> O QUE SE PEDE:
Transcreva fielmente o trecho do texto sobre Canudos que começa em "Canudos era uma" e termina em "arraial de Canudos.".

> TEXTO:
_ _ _ _ _ _ _

CANUDOS, O DESPERTAR DA DIGNIDADE

Canudos era uma cidade que se situava no interior baiano, em plena caatinga, e que chegou, já no fim do Século XIX, a ser a segunda maior cidade do estado em número de habitantes. Só perdia para Salvador.

À época da guerra de Canudos, uma longa estiagem atingiu o nordeste brasileiro e muitos desempregados foram atrás do líder messiânico Antônio Conselheiro, que por volta de 1893 optou por se estabelecer no local que denominou de Belo Monte, posteriormente chamado de Canudos.

Os latifundiários locais e a Igreja não suportaram a perda de vaqueiros e de fiéis para um líder Messiânico que prometia o Paraíso com montanhas regadas a leite e mel. Viam nele um perigoso líder revolucionário. Graças a essa pressão, a polícia baiana atuou contra o Conselheiro e seus seguidores. Posteriormente, o governo central foi compelido a intervir e, após quatro batalhas, pôs fim ao arraial de Canudos.

Canudos foi queimada por militares republicanos brasileiros em 1897, sob a presidência de um civil. Depois foi reconstruída. Por fim, restou inundada em 1968, em plena ditadura, para a inauguração do Açude de Cocorobó.

A Canudos verdadeira, a de Conselheiro, está quase toda submersa. Uma parte da antiga fazenda Canudos ainda sobrevive à beira do açude, sendo conhecida como Velha Canudos. Mas, mesmo exterminada, ela ainda consegue nos revelar muitas coisas a respeito do Brasil e do seu povo, de nossa política e costumes.

Cerca de 30 mil almas foram dizimadas naquele local. Após a guerra, houve a degola dos que se recusavam a dizer viva a República, muitas crianças sobreviventes foram adotadas ilegalmente, como se fossem troféus dos vencedores, e outras ainda foram prostituídas ou conduzidas ao trabalho infantil.

_ _ _ _ _ _ _

> LISTAGEM DE DADOS:
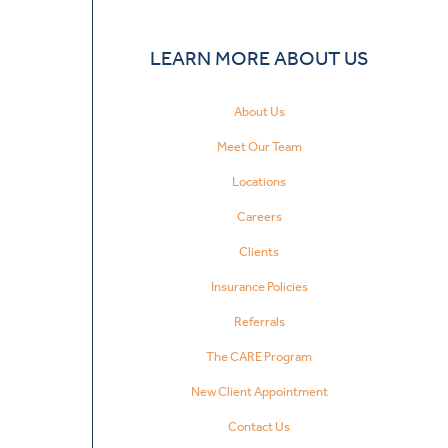
LEARN MORE ABOUT US
About Us
Meet Our Team
Locations
Careers
Clients
Insurance Policies
Referrals
The CARE Program
New Client Appointment
Contact Us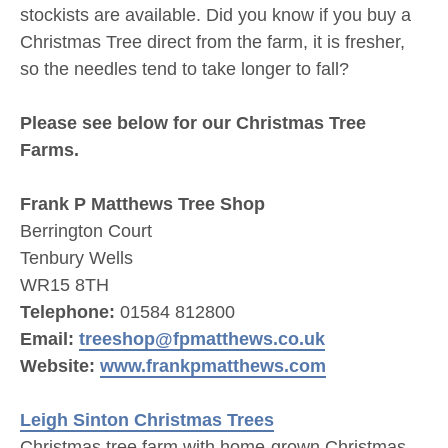
stockists are available. Did you know if you buy a
Christmas Tree direct from the farm, it is fresher,
so the needles tend to take longer to fall?
Please see below for our Christmas Tree
Farms.
Frank P Matthews Tree Shop
Berrington Court
Tenbury Wells
WR15 8TH
Telephone:
01584 812800
Email:
treeshop@fpmatthews.co.uk
Website:
www.frankpmatthews.com
Leigh Sinton Christmas Trees
Christmas tree farm with home-grown Christmas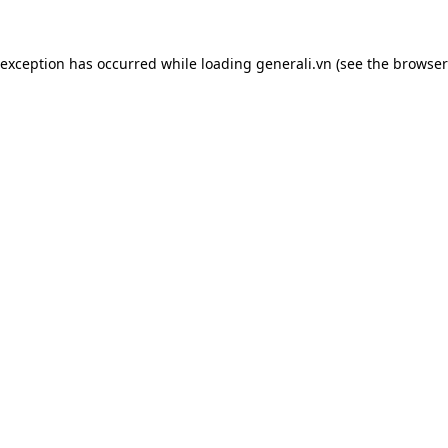
 exception has occurred while loading
generali.vn
(see the
browser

_ _ _ _ _ _ _

> RESPOSTA:
Canudos era uma cidade que se situava no interior baiano, em plena caatinga, e que chegou, já no fim do Século XIX, a ser a segunda maior cidade do estado em número de habitantes. Só perdia para Salvador.

À época da guerra de Canudos, uma longa estiagem atingiu o nordeste brasileiro e muitos desempregados foram atrás do líder messiânico Antônio Conselheiro, que por volta de 1893 optou por se estabelecer no local que denominou de Belo Monte, posteriormente chamado de Canudos.

Os latifundiários locais e a Igreja não suportaram a perda de vaqueiros e de fiéis para um líder Messiânico que prometia o Paraíso com montanhas regadas a leite e mel. Viam nele um perigoso líder revolucionário. Graças a essa pressão, a polícia baiana atuou contra o Conselheiro e seus seguidores. Posteriormente, o governo central foi compelido a intervir e, após quatro batalhas, pôs fim ao arraial de Canudos.